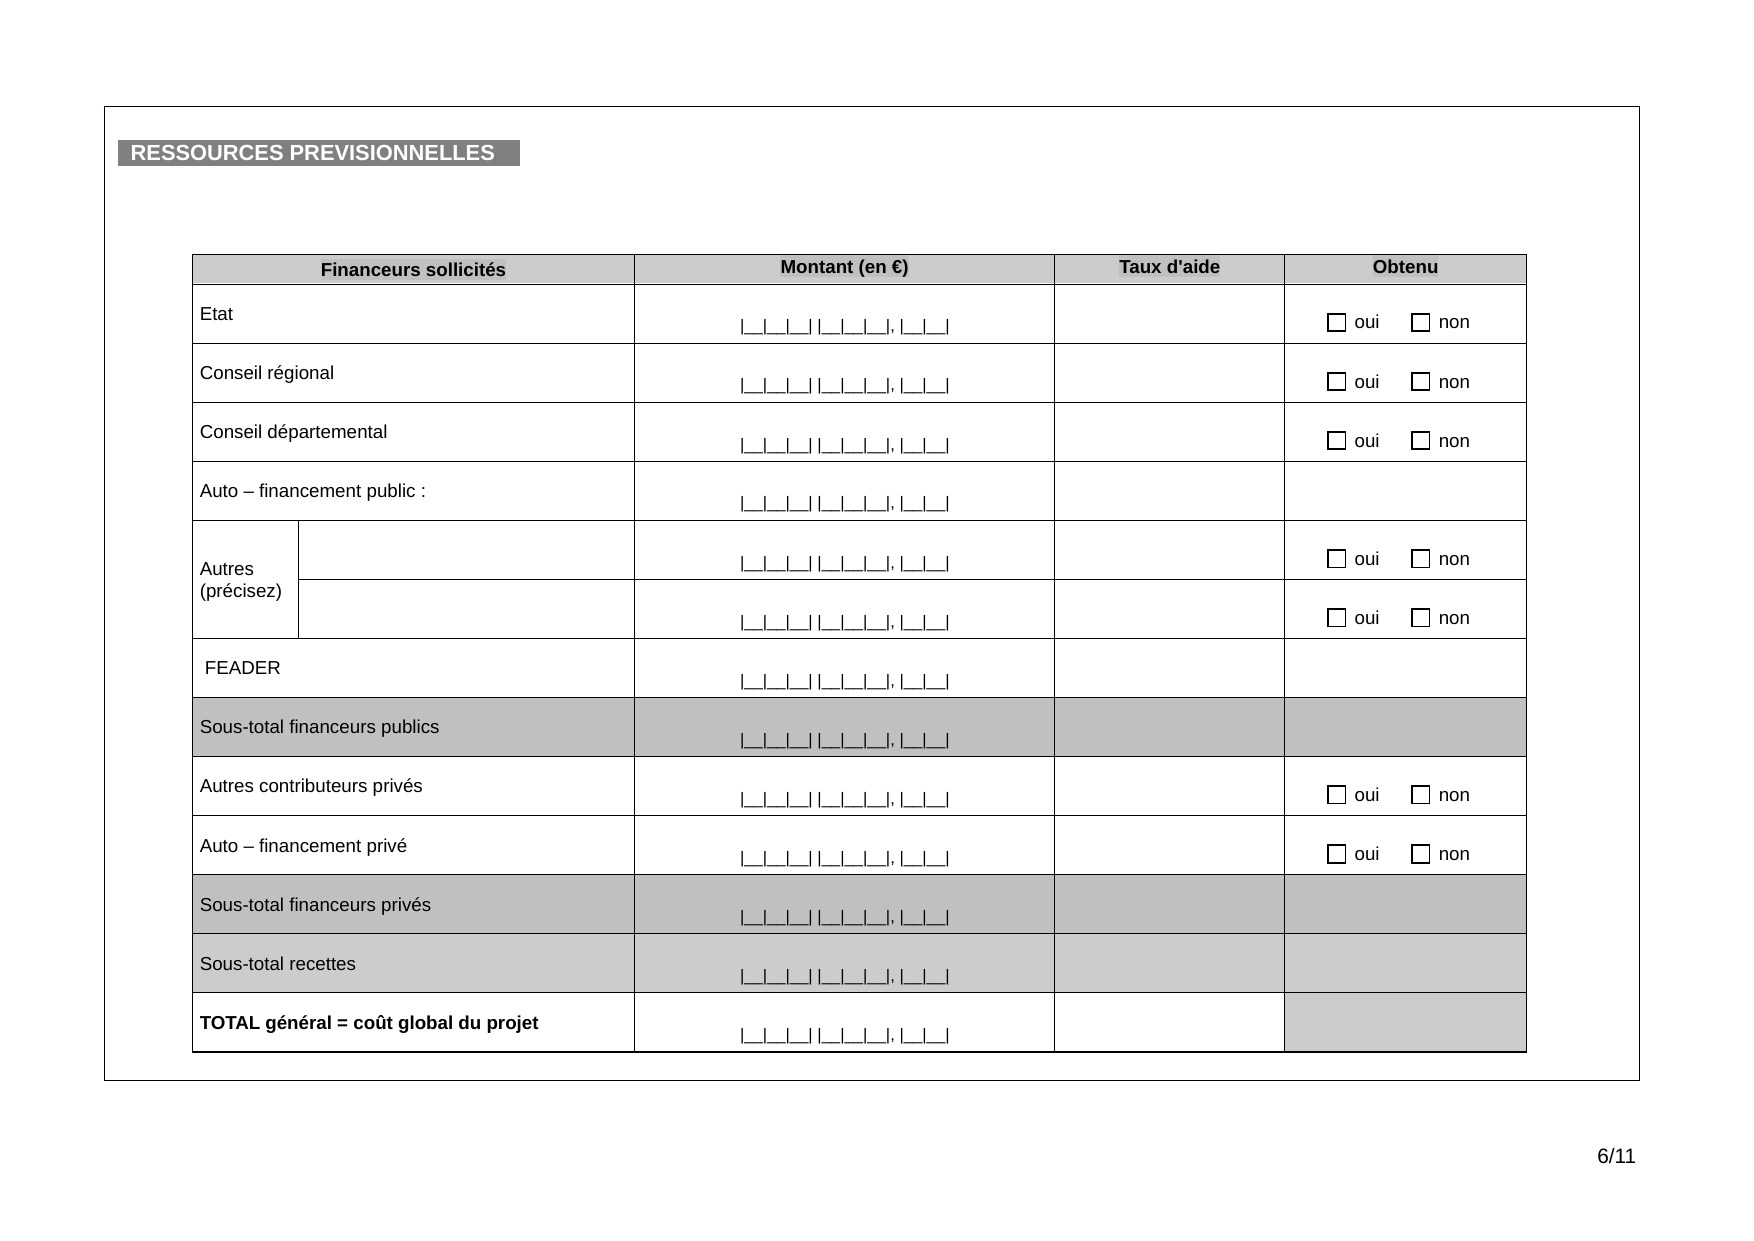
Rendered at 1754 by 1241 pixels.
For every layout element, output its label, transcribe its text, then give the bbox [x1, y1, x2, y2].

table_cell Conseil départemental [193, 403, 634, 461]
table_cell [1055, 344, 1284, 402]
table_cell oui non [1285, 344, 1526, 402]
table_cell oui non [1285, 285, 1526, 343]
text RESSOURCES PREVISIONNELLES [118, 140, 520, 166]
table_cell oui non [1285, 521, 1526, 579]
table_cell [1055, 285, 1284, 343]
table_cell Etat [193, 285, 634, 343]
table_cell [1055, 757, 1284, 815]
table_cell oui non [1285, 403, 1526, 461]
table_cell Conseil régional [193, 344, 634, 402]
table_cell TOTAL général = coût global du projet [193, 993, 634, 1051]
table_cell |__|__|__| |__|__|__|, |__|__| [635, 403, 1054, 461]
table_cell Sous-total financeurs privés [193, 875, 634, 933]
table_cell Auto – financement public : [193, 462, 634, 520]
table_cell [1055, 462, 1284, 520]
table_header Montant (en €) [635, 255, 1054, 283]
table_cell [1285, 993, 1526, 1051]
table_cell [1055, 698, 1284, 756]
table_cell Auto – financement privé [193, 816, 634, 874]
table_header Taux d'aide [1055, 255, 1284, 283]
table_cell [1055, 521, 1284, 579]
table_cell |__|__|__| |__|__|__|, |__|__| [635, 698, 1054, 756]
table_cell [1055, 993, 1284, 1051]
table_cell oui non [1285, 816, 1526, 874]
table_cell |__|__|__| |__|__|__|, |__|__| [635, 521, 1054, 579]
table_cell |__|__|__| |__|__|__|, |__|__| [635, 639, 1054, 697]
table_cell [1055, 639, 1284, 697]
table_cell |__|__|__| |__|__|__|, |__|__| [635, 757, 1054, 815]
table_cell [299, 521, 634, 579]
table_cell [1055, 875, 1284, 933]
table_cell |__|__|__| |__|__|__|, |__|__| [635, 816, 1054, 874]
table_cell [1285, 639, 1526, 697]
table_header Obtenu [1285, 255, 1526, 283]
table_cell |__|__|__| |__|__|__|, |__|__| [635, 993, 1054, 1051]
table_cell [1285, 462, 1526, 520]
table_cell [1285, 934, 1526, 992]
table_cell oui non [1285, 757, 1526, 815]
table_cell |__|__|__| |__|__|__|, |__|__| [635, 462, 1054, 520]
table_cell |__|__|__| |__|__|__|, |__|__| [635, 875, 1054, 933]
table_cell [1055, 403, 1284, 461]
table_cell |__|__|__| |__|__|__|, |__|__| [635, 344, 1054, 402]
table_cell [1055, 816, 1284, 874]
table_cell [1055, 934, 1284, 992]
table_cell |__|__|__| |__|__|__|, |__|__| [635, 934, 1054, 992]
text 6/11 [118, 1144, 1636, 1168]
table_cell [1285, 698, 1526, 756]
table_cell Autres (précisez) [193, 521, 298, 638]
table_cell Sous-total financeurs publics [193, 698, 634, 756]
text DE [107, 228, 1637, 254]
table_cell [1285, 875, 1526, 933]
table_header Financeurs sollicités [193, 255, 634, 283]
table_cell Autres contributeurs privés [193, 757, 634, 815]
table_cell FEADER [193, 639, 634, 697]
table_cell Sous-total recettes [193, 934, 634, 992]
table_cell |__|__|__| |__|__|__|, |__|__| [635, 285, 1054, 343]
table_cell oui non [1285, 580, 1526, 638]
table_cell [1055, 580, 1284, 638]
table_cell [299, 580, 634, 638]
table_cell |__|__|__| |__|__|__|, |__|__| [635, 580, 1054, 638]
----
* PROBLEM TO SOLVE *
Copy the records from their start through the line holding "For every layout", inclusive, and leave the pictures out of your copy.

* EXERCISE SOLUTION *
Rendered at 1754 by 1241 pixels.
For every layout element, output its label, transcribe its text, then give the bbox [x1, y1, x2, y2].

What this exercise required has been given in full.